DATASET EXTRACT:

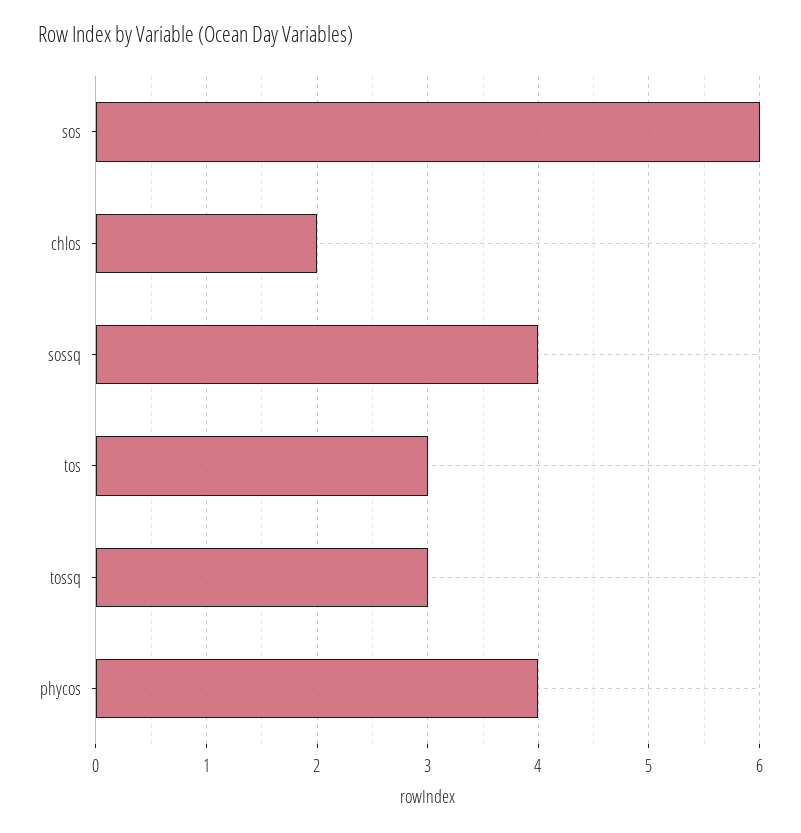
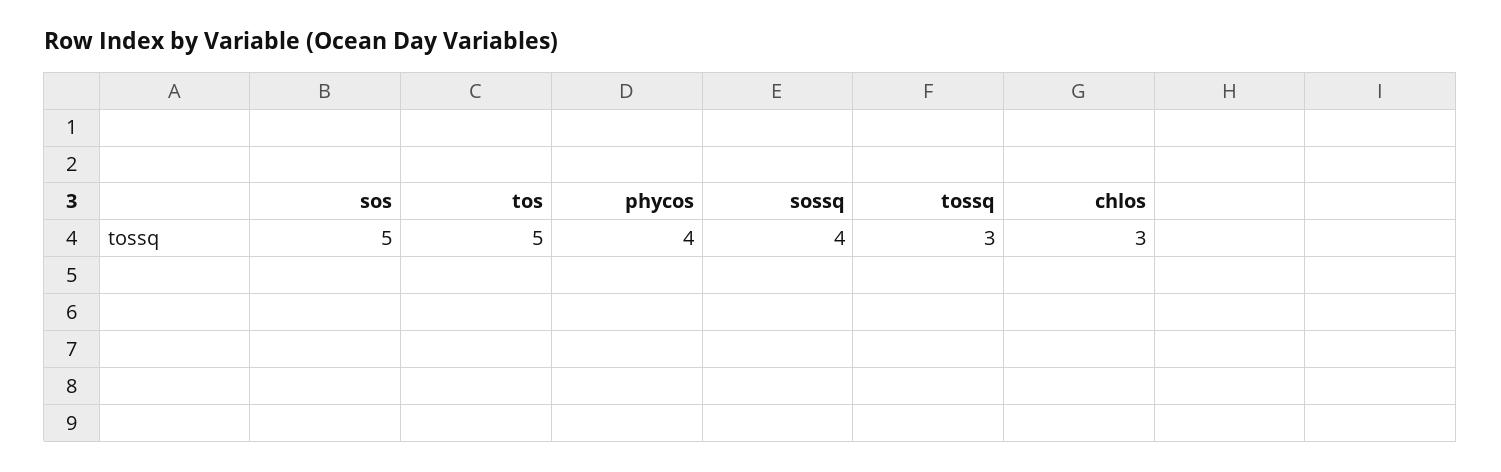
  {
-   "sos": 6,
+   "sos": 5,
-   "chlos": 2,
+   "chlos": 3,
    "sossq": 4,
-   "tos": 3,
+   "tos": 5,
    "tossq": 3,
    "phycos": 4
  }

WHAT IS NEEDED:
Your job is to copy every entry exactly. Omit the pictures.

SOLUTION TO THIS TASK:
  {
-   "sos": 6,
+   "sos": 5,
-   "chlos": 2,
+   "chlos": 3,
    "sossq": 4,
-   "tos": 3,
+   "tos": 5,
    "tossq": 3,
    "phycos": 4
  }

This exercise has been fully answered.